Seeing the money to be made from Mosuo tourism, the government has tried to grab a piece of the action. Officials in Ninglang county, which includes much of the Mosuo's territory, last year built the garish Mosuo Village Hotel on the lake. Most travelers, however, prefer to stay in the real village, where the hotels tend to be family-run, instead of in a government-built facsimile. Frustrated, the county has built a tollbooth outside Luoshui to collect $5 from each person entering what should be a public place. "They might have some other plans to develop this area," says village chief Celi Pingcuo, "but we hang together and help ourselves."

Of course, as the area becomes more popular there's a danger that it will get overrun and be spoiled. A recent event in a remote Mosuo village hinted at what's to come.
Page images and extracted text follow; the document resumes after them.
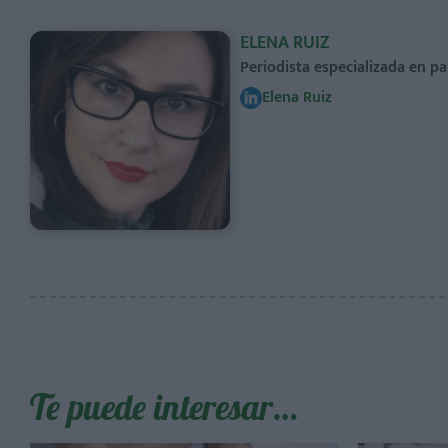
ELENA RUIZ
Periodista especializada en pa
Elena Ruiz
Te puede interesar…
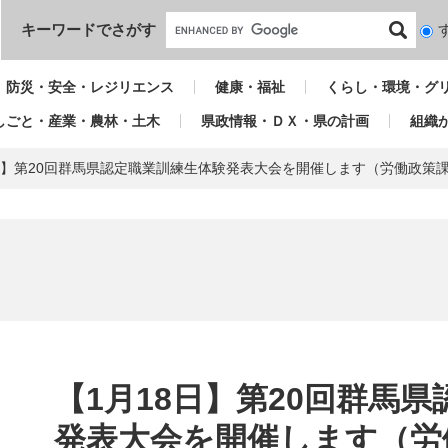
本文へ
キーワードでさがす
検
索
対
防災・安全・レジリエンス
健康・福祉
くらし・環境・グ
象
しごと・産業・農林・土木
県政情報・ＤＸ・県の計画
組織
8日】第20回群馬県認定職業訓練生体験発表大会を開催します（労働政策
本
文
【1月18日】第20回群馬
発表大会を開催します（労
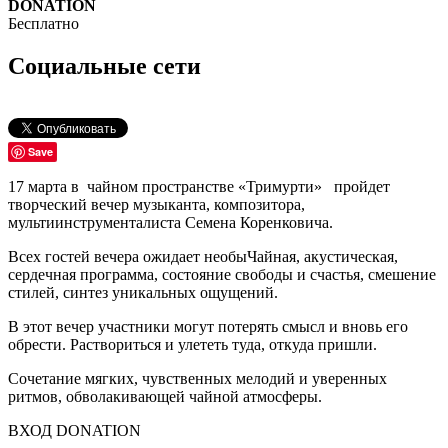
DONATION
Бесплатно
Социальные сети
Save
17 марта в чайном пространстве «Тримурти» пройдет
творческий вечер музыканта, композитора,
мультиинструменталиста Семена Коренковича.
Всех гостей вечера ожидает необыЧайная, акустическая,
сердечная программа, состояние свободы и счастья, смешение
стилей, синтез уникальных ощущений.
В этот вечер участники могут потерять смысл и вновь его
обрести. Раствориться и улететь туда, откуда пришли.
Сочетание мягких, чувственных мелодий и уверенных
ритмов, обволакивающей чайной атмосферы.
ВХОД DONATION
On the final night of a three-day funeral for a family's matriarch, Mosuo men in sheepskin cloaks danced around a fire to frighten away ghosts. Suddenly, two tourists barged in and, at their own invitation, slipped into skins and joined the sacred ritual. No visitor had ever shown up like that. Still, none of the locals seemed to mind this incursion. And one of the two, a doctor from Shenzhen named Wang Lianghua, was enraptured by what he saw on his trip. "There are a lot of lies about the Mosuo," he says, "and a lot to learn from their culture."

As for Namu, she's back—and poised to cash in on Mosuo mania like everyone else. Though she now lives in Beijing, she recently returned to her childhood village of Zuosuo with a plan to build her own guesthouse there. Sitting in a small local restaurant, eating a bowl of soup filled with chicken feet, she discusses her future with her Chinese business manager. First, he says, he'll arrange to make her the "cultural ambassador" for the popular Red Mountain Pagoda cigarettes. Then, the cigarette company will pave a road to her guesthouse. From Beijing, he adds, she'll be able to steer tens of thousands of visitors a year to the area, and "we'll monopolize all the scenic attractions around the lake."

Namu, now 32, nods but remains noncommittal. "I have mixed feelings," she says later. "We need tourism so that [BRACKET {local}] people will stay and not move to the cities," but she knows that all this development could spin out of control and wreck the calm beauty of her homeland. Still, her grandiose plans have at least brought her close to her family again. Her mother—no longer estranged—will run Namu's guesthouse. The prodigal daughter has returned.